■ YOUR OBJECTIVE ■
Nothing but the lines from the one containing "end='\n', file=sys.stdout, flush=False)" through the end of the entries should be set down, each exactly as written.

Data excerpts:
┄┄┄┄┄┄┄┄┄┄┄┄┄┄┄┄┄┄┄┄

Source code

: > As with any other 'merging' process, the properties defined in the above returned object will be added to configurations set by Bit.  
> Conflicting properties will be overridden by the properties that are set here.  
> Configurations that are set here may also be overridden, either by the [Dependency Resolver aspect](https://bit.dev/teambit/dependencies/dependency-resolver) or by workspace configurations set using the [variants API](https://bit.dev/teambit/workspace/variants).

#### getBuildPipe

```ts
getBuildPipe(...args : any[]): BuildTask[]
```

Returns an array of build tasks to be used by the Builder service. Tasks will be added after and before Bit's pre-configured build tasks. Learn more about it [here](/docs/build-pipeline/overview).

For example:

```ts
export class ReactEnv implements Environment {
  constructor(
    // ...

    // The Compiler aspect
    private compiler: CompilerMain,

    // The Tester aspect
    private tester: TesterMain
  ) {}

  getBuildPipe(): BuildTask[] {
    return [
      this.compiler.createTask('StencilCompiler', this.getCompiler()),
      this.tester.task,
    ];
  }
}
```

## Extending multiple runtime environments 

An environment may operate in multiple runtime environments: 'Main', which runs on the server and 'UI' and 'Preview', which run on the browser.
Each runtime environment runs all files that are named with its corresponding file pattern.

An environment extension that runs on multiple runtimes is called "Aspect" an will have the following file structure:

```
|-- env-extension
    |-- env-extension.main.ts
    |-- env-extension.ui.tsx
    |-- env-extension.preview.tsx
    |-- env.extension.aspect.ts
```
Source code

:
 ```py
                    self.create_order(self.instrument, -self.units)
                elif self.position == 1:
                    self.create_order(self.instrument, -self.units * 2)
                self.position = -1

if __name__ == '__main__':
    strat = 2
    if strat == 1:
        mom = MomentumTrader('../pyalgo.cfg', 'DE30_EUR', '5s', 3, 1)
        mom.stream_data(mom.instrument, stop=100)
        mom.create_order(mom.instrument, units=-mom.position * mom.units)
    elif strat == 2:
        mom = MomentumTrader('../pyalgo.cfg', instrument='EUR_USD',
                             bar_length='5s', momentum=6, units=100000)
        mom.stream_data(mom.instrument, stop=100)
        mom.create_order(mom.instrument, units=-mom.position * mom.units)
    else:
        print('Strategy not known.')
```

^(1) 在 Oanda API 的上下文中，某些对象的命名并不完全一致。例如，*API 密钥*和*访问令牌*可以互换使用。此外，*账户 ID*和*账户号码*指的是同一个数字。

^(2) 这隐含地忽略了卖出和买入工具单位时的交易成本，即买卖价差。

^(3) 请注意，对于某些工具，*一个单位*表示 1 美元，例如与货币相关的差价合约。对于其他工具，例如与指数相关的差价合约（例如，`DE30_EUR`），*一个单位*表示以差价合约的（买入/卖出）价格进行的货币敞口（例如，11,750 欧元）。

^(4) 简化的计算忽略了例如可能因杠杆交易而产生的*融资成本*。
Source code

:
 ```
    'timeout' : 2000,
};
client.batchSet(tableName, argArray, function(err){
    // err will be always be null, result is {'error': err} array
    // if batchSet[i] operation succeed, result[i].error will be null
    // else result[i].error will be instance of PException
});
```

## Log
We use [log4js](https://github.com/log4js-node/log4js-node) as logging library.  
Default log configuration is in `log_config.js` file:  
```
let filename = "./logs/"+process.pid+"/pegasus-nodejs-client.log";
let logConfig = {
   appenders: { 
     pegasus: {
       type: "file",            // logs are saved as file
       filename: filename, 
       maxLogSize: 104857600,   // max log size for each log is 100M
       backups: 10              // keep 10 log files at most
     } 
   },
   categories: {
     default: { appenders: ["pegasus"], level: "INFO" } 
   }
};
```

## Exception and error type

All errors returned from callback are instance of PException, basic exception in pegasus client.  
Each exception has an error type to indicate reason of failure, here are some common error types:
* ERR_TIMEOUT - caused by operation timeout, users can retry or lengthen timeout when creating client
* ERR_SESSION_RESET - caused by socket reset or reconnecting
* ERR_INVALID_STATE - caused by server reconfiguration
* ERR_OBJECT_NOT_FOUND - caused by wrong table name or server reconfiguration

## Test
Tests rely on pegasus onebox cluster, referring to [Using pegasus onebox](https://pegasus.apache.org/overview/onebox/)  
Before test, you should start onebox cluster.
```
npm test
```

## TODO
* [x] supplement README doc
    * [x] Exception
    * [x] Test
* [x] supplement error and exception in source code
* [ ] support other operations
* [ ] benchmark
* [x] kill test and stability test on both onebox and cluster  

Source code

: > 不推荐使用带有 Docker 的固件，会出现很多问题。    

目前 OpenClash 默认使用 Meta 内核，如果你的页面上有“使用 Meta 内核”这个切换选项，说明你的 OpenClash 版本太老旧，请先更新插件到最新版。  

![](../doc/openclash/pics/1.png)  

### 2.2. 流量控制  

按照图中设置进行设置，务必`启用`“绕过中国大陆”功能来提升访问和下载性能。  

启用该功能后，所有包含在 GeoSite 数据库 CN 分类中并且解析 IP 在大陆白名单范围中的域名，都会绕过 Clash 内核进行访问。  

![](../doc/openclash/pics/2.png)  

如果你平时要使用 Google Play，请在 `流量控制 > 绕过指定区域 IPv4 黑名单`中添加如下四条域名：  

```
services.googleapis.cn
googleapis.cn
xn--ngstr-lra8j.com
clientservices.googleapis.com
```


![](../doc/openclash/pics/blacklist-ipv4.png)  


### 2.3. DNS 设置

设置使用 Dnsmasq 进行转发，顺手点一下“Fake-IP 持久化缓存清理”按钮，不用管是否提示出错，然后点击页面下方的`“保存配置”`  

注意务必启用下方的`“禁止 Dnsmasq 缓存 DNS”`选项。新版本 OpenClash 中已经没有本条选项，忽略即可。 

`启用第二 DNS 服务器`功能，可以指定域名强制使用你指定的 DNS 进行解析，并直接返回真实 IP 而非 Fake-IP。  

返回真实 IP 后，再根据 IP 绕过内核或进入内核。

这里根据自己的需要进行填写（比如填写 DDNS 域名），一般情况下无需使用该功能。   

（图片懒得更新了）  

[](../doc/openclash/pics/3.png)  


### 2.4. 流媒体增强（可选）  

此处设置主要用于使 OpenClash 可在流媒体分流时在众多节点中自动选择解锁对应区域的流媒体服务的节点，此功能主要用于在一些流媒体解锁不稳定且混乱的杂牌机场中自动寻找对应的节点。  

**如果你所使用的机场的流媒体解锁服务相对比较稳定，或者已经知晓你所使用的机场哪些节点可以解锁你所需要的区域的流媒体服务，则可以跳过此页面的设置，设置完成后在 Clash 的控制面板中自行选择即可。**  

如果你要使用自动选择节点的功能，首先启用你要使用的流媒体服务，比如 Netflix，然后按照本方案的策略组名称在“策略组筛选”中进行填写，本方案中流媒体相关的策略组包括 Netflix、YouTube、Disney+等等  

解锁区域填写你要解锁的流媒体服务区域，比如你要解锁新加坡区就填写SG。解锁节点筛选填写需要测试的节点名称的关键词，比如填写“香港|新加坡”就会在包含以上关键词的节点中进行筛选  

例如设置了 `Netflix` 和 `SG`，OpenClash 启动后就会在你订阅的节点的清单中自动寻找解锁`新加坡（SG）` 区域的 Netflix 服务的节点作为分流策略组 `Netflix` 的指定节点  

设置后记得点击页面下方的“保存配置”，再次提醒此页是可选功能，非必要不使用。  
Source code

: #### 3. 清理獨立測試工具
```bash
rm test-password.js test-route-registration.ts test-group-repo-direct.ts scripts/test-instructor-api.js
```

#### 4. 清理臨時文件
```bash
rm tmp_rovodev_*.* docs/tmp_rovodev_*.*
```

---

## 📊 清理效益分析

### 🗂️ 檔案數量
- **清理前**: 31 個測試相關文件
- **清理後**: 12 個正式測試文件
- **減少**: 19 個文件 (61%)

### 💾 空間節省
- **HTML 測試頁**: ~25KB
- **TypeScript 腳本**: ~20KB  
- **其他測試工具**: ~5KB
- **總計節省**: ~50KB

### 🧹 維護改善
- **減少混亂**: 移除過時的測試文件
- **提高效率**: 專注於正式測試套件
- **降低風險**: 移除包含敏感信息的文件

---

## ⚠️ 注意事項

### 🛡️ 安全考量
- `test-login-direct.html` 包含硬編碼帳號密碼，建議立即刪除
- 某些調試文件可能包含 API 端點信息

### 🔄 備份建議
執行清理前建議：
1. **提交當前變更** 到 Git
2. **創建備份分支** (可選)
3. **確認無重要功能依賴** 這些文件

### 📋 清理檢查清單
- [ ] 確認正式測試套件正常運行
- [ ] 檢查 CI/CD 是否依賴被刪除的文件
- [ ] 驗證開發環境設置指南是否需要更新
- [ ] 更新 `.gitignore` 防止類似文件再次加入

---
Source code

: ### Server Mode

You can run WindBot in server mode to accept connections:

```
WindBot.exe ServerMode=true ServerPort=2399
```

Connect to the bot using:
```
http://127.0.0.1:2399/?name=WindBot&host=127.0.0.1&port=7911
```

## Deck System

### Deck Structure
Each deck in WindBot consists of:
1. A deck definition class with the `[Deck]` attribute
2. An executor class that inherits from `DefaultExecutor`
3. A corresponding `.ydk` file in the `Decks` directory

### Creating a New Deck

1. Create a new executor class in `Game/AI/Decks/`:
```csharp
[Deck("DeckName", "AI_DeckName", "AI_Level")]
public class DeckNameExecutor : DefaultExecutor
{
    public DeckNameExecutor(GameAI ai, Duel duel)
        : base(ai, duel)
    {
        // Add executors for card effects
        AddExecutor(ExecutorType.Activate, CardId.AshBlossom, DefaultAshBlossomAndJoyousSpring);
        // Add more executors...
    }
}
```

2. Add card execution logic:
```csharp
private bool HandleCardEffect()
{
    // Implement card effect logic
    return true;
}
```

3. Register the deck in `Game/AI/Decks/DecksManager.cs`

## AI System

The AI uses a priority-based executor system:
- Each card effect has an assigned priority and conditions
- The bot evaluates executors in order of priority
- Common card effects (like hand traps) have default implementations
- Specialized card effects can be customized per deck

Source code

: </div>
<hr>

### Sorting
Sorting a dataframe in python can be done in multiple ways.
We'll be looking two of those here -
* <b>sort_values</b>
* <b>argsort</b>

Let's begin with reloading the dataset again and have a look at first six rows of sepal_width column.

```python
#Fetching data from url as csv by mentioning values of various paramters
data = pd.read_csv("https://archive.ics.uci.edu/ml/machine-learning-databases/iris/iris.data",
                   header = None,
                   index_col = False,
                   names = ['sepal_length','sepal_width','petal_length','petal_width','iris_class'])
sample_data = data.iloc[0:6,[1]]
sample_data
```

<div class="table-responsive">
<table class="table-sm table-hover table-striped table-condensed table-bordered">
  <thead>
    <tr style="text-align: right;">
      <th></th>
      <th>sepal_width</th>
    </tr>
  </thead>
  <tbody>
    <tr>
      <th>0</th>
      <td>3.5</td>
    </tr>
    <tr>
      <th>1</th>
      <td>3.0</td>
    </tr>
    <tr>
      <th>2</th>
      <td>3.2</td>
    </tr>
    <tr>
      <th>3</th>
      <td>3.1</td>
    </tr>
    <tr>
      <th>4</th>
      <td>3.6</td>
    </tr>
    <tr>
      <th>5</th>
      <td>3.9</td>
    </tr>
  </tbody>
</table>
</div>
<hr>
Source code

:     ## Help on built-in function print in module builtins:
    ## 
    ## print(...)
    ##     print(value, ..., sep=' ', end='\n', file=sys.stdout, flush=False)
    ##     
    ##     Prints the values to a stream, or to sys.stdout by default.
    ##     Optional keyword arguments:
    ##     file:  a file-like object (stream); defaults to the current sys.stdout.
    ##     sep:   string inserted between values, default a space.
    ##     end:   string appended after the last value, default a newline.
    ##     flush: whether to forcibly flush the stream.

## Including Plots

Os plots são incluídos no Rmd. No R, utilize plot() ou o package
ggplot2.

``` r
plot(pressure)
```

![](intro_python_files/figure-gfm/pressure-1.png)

┄┄┄┄┄┄┄┄┄┄┄┄┄┄┄┄┄┄┄┄

■ EXPECTED OUTPUT ■
    ##     print(value, ..., sep=' ', end='\n', file=sys.stdout, flush=False)
    ##     
    ##     Prints the values to a stream, or to sys.stdout by default.
    ##     Optional keyword arguments:
    ##     file:  a file-like object (stream); defaults to the current sys.stdout.
    ##     sep:   string inserted between values, default a space.
    ##     end:   string appended after the last value, default a newline.
    ##     flush: whether to forcibly flush the stream.

## Including Plots

Os plots são incluídos no Rmd. No R, utilize plot() ou o package
ggplot2.

``` r
plot(pressure)
```

![](intro_python_files/figure-gfm/pressure-1.png)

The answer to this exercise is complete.